EXERCISE GOAL: Return a copy of every line in the data below that contains "print".

:: DATA PROVIDED

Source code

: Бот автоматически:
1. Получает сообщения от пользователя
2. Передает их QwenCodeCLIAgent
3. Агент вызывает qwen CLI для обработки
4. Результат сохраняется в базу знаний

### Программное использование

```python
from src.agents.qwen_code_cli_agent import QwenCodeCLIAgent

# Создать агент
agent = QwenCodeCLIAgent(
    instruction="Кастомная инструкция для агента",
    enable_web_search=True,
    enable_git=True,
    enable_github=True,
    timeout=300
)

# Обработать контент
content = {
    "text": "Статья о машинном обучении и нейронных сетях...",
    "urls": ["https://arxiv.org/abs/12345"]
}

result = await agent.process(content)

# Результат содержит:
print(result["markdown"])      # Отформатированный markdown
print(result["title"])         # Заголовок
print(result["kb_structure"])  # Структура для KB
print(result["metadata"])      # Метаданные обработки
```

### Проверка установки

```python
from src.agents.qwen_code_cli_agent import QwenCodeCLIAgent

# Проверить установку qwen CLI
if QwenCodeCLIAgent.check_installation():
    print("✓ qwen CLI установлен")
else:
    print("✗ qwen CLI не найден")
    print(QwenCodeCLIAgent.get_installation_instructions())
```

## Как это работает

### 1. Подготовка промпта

::::
:: DATA PROVIDED

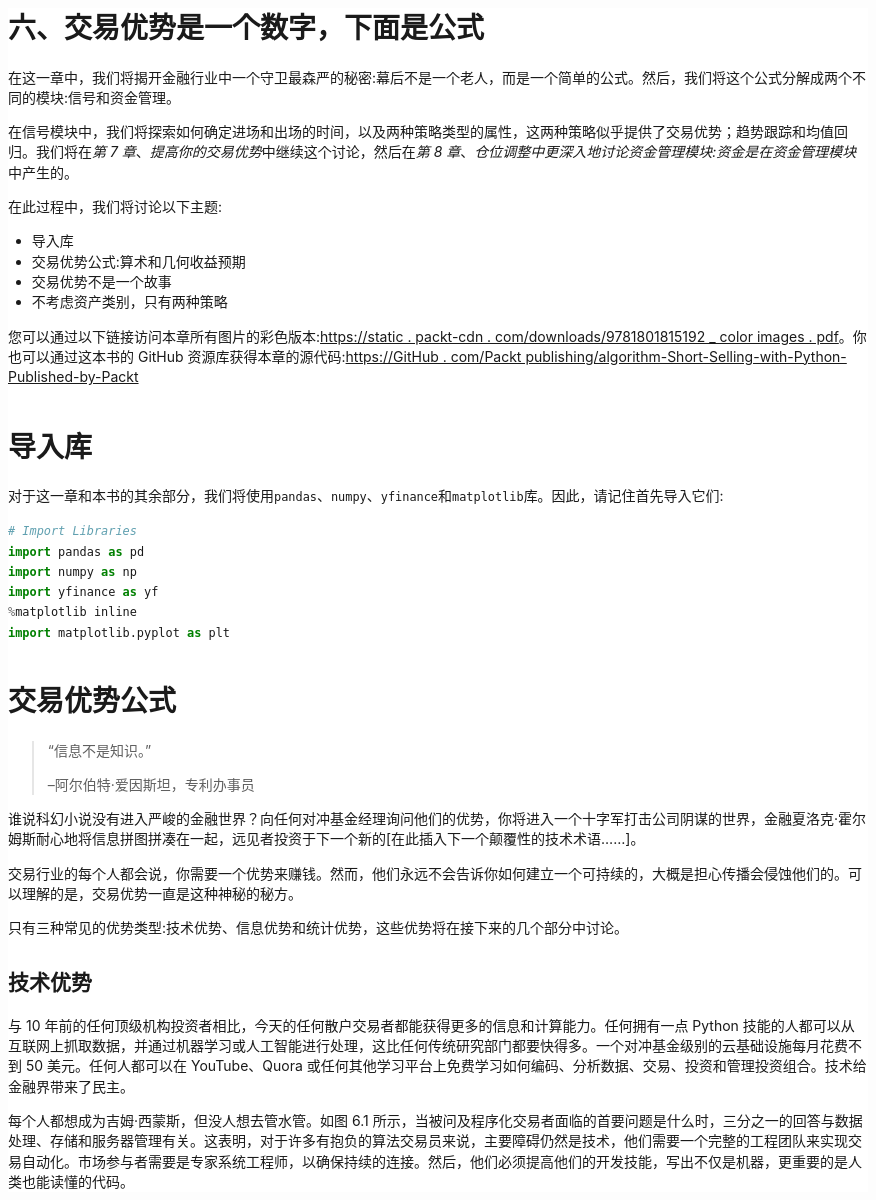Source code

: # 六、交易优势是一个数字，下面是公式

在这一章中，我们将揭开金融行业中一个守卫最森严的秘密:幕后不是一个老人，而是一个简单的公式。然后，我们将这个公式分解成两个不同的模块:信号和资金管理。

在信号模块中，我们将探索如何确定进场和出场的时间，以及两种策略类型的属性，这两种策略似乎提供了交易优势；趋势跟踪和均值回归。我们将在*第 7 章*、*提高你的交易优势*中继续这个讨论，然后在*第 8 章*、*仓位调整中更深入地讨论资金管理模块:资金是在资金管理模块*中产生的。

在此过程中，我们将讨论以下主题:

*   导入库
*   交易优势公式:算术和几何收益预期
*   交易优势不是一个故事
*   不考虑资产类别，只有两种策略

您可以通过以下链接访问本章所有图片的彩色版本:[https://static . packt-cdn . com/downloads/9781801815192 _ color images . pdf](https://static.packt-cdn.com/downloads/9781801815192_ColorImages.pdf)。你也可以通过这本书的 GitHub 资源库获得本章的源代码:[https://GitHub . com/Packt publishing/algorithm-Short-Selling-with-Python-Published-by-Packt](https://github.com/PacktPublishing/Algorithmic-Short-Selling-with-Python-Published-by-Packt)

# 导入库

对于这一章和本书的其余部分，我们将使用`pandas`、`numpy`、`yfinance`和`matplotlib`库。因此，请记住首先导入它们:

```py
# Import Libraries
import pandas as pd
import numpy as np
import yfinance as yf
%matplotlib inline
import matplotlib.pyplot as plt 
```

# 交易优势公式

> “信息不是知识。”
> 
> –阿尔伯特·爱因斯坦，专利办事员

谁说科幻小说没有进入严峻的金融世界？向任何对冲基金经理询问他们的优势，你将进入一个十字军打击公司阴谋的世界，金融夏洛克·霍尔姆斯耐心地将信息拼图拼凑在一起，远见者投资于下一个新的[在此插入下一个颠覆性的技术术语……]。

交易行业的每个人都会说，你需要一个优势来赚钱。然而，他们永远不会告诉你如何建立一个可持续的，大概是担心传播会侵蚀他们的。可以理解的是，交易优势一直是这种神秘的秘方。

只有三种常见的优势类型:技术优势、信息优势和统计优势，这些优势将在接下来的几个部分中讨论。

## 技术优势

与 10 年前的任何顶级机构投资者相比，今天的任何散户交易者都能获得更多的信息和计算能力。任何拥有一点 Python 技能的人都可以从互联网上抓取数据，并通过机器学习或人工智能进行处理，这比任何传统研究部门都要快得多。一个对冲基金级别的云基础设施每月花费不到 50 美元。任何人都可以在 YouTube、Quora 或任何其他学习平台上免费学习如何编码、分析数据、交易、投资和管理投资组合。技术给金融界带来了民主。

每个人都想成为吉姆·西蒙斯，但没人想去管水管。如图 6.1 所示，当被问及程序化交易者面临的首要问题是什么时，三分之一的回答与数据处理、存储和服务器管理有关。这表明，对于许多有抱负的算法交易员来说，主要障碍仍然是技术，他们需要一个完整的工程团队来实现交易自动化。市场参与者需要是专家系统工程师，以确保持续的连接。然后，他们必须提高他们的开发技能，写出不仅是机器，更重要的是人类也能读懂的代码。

::::

TASK ANSWER:
print(result["markdown"])      # Отформатированный markdown
print(result["title"])         # Заголовок
print(result["kb_structure"])  # Структура для KB
print(result["metadata"])      # Метаданные обработки
    print("✓ qwen CLI установлен")
    print("✗ qwen CLI не найден")
    print(QwenCodeCLIAgent.get_installation_instructions())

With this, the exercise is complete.